### EXERCISE INSTRUCTIONS
**A.** In the passage on Nha Rong Port, what was the name of the ship on which Nguyen Tat Thanh left Vietnam?
**B.** Write down the part of the passage on Nha Rong Port starting at "Nha Rong Port is" and ending at "South of Vietnam.".
───── EXTRACT
Nha Rong Port is a well-known cultural site as well as a symbolic part in a sprawling network of ports within the city. The port attracts millions of tourists every year thanks to its serene architecture and historical significance, marking Ho Chi Minh’s footprints in Vietnam’s history.
Many people, even locals, tend to forget this, but Saigon is actually a port city. Located by the bank of Saigon River, which gives it an edge in naval transportation as compared to other cities nearby, the city houses many important harbours in the region, a factor that has helped it to become the commercial hub of the South of Vietnam.
For tourists, this fact might sound irrelevant, but it actually underlines a very important, albeit often forgotten, part of the city. In fact, it is thanks to Saigon’s aptitude for naval transportation that the country’s history was made: In 1911, the young Nguyen Tat Thanh, later known as Ho Chi Minh, left Vietnam on the ship of Amiral Latouche Tréville, which, at that time, was docking at Nha Rong Port. With this first step, Nguyen Tat Thanh has launched into his quest of helping his homeland to regain its freedom, and he would spend decades after on foreign lands in search of the right path to independence. To commemorate this historic event, Nha Rong Port has now been converted a museum dedicated to Ho Chi Minh.
──────────
───── EXERCISE DATA
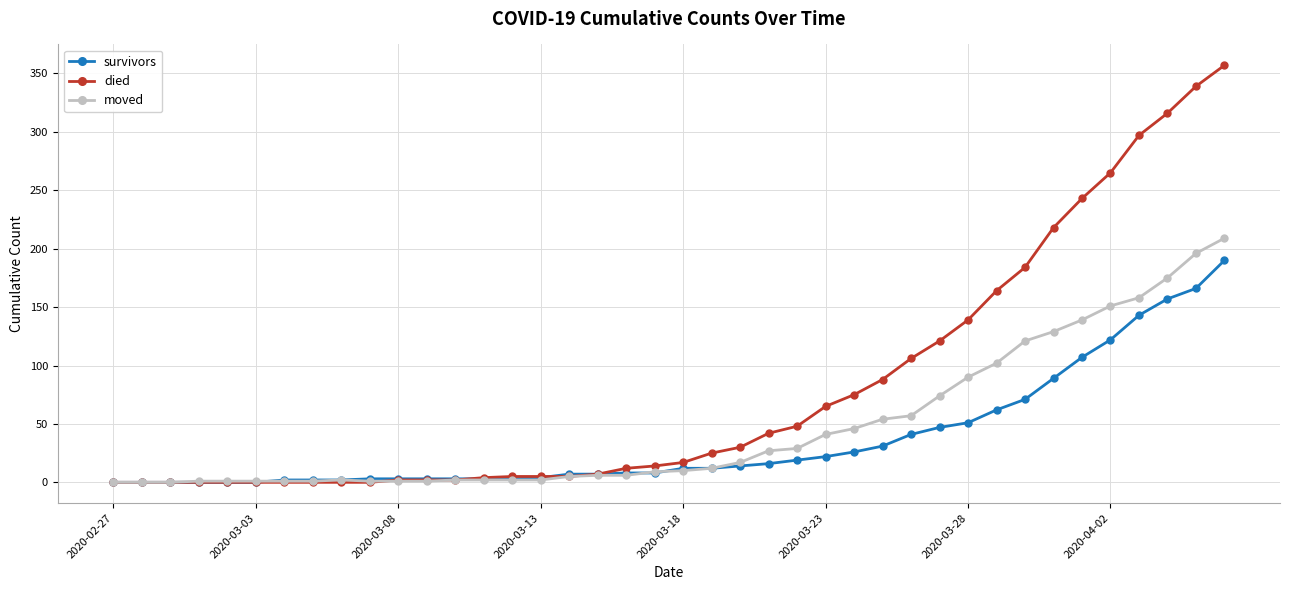

Which series has the largest range (max minus min)?

died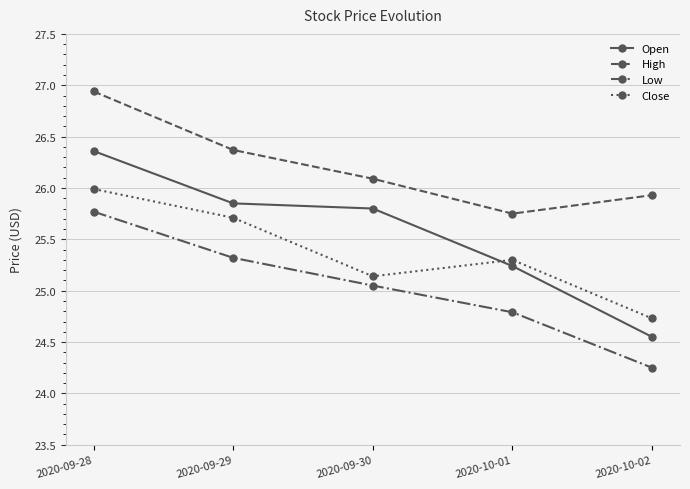

What is the sum of the Close values at 2020-09-28 and 2020-09-29?

51.7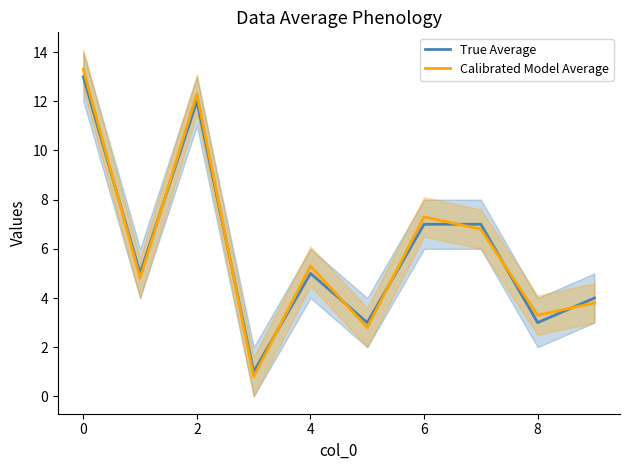

What is the approximate value of True Average at 0?

13.0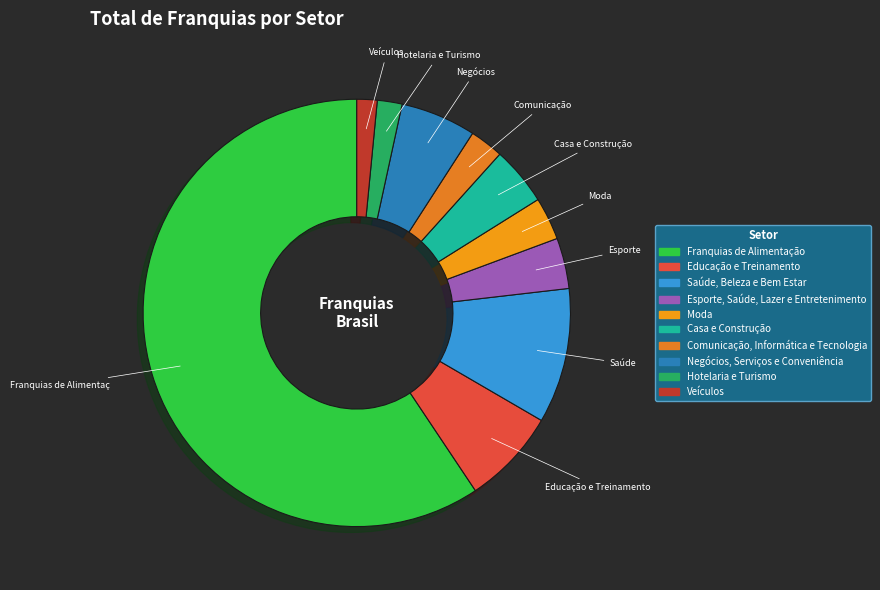

Which slice is the largest?

Franquias de Alimentação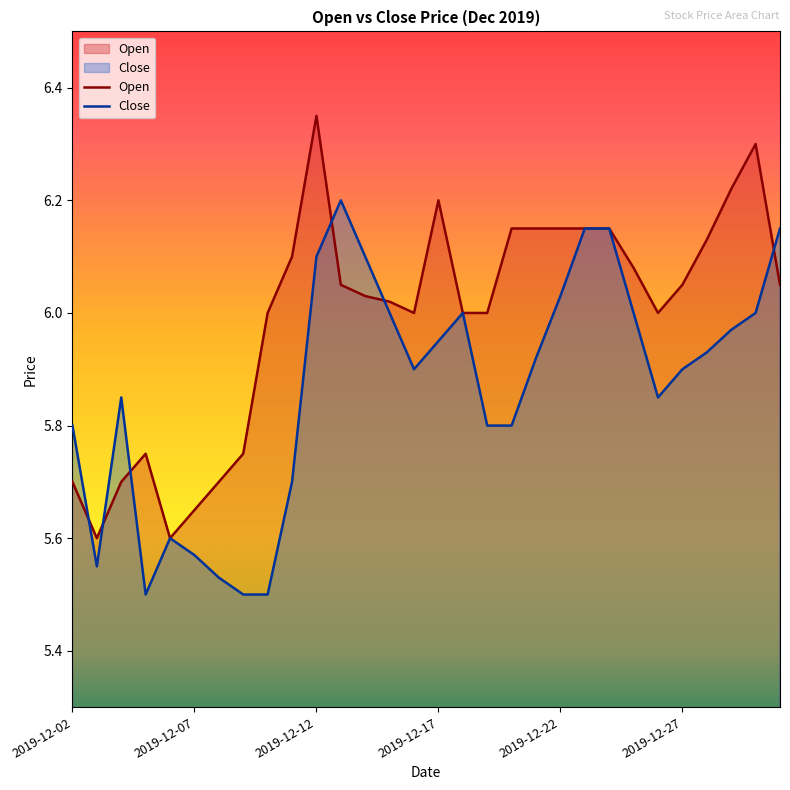

True or false: Open and Close cross at least once.

True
──────────
### RESULTS BY TASK
**A.** Amiral Latouche Tréville

**B.**
Nha Rong Port is a well-known cultural site as well as a symbolic part in a sprawling network of ports within the city. The port attracts millions of tourists every year thanks to its serene architecture and historical significance, marking Ho Chi Minh’s footprints in Vietnam’s history.
Many people, even locals, tend to forget this, but Saigon is actually a port city. Located by the bank of Saigon River, which gives it an edge in naval transportation as compared to other cities nearby, the city houses many important harbours in the region, a factor that has helped it to become the commercial hub of the South of Vietnam.